They Got the Beat

Oscar season is often a time I'll catch up with the movies I missed that got awards buzz in the previous year. Now that time has passed and the public's attention has moved on, do these movies deserve the praise they got? Or were they a lot of hype with not much substance to back it up? Today's entry is a strange one. Damien Chazelle's 2014 movie Whiplash won Oscars for Best Supporting Actor (J.K. Simmons), Best Editing, and Best Sound Mixing, and was nominated for Best Writing and naturally, Best Picture.

So why is it strange? Because I fully support the awards it won, and fully support the awards it lost. J.K. Simmons really did deserve all the raves he got for his performance, but on the whole, Whiplash is...not a good movie. The story in a nutshell is a journey we've seen several times: Talented student endures hell from a punishing mentor and in the process, hones his art. The specifics here being that Andrew (Miles Teller) is a drum student in the jazz program at a prestigious music academy, and Fletcher (Simmons) is the director who rules with an iron fist.

These two, it soon becomes clear, are made for each other, because they're both so passionate as to become destructive. Andrew has a tense relationship with his family, has no friends, and is both unable and unwilling to put any effort into forging any sort of romantic relationship. All he cares about is the music. Fletcher is physically and emotionally abusive to his students, routinely driving them to tears, to constant states of quaking terror, and in one case, even further. All he cares about is the music.


Sounds pretty interesting, right? We get to watch an unstoppable force square off against an unmovable post, and the result is that artistic endeavors become better and more creative. Hooray! There's just one problem. Actually, strike that. There's just two problems. Let's take them separately:

1) Enough with the Tortured Asshole Genius trope, already. Is it me, or is 85% of film and television based around this now? Nobody can just be talented. Nobody can get where they are through hard work and having supportive friends and family. No, there must be Grand Obstacles to overcome. If you don't suffer to the point of madness or death for your art, nothing you produce can have any worth. This doesn't just go for music. If you want to be a chef, a writer, or even an assistant to a magazine editor, you have to go through THE SHIT. And by the way, having a horrendous personality is not only a reasonable by-product of your suffering, it's actually a necessary component for success.

Both Andrew and Fletcher are objectively terrible people. Which is fine; I don't need movies to contain nothing but pleasant characters. But they, along with all of the other Tortured Asshole Geniuses these days, are actively rewarded for their behavior. Why would I want to see that? If stuff like this just happened a few times, I wouldn't care. But rewarding jerks because we simply can't ignore the burning talent their jerkiness inspired seems to now be the norm instead of the exception, and I don't care for that.

2) Let's hear it for reaching the pinnacle of art!

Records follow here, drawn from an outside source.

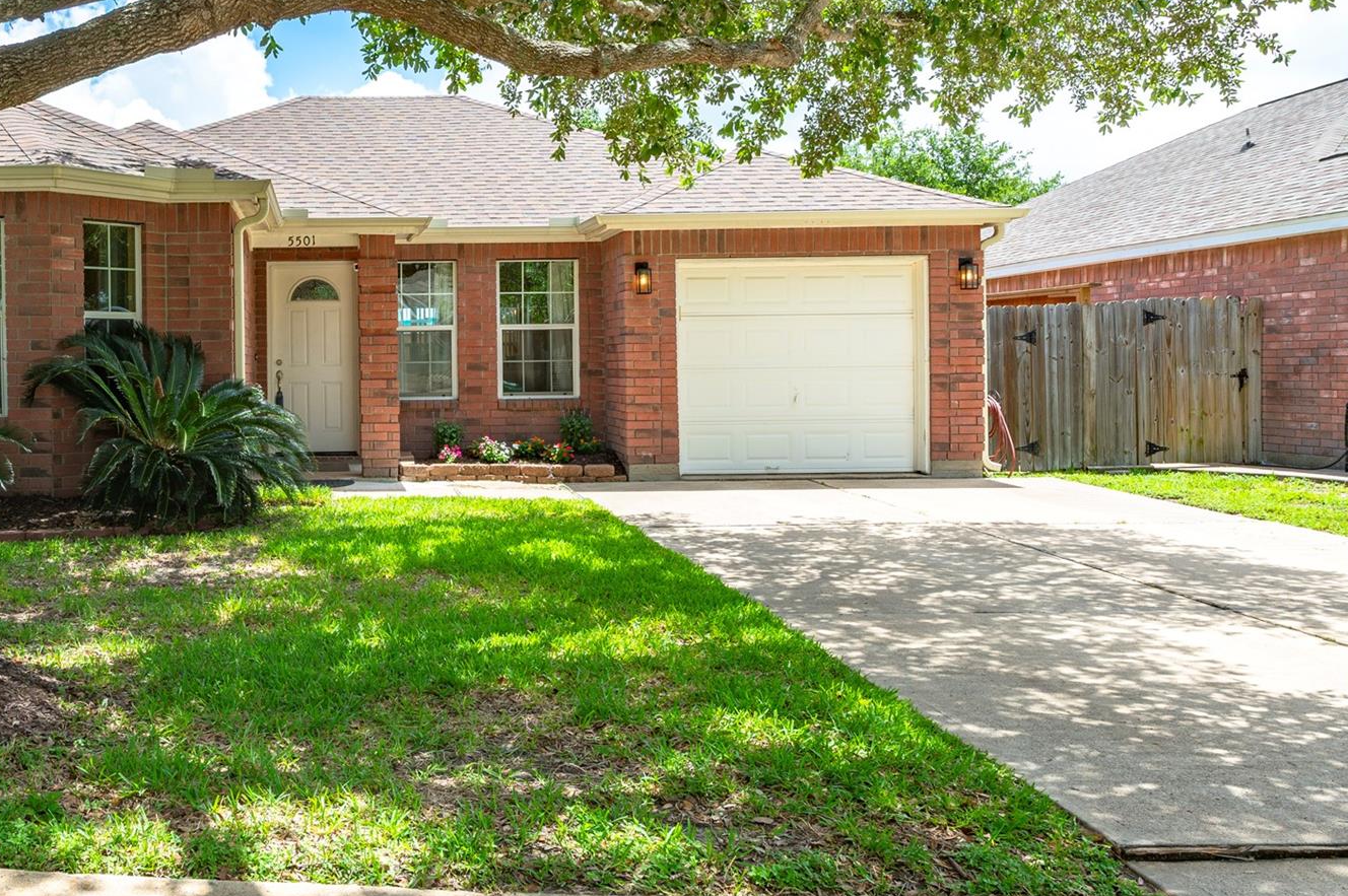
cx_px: 317
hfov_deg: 49.6
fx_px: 1384
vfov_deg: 35.8
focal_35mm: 37
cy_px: 389
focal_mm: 24
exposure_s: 1/80
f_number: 13
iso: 125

Jazz drumming?!? One of the people I follow on Twitter summed this up nicely: "So this is The Devil Wears Prada except it’s all men and they’re making something no one wants?" Yep, pretty much. The movie tries to lampshade this by having Fletcher complain to Andrew that jazz has been ruined by mediocrity, which is why the general public doesn't much care about it anymore. That's why he's so hard on students, you see. By making them bleed and go crazy, he's just re-elevating jazz, you guys! Totally acceptable!

Indeed, if absolutely everything worked out for Andrew - if he achieved the level of talent and fame he yearns for - he'd still be ignored by 99.99% of the population, which the movie refuses to admit. They repeatedly reference famous jazz names like Jo Jones, Louis Armstrong, and Charlie Parker. All of those gentlemen were fantastic, of course, but they also belong to another era. As the movie draws to a close, we're "treated" to a drum solo by Andrew that lasts conservatively sixteen hours. As the audience, we're expected to cheer for him. This is his moment! All of the blood, sweat, and tears have paid off. Instead, it's excruciatingly dull. Even an audience that likes jazz would be sick of it by the halfway point.

So, congrats to J.K. Simmons. His portrayal of Fletcher is terrifying and raw, and a fine demonstration of some quality acting. If only the movie that contained it was as good about selling its art.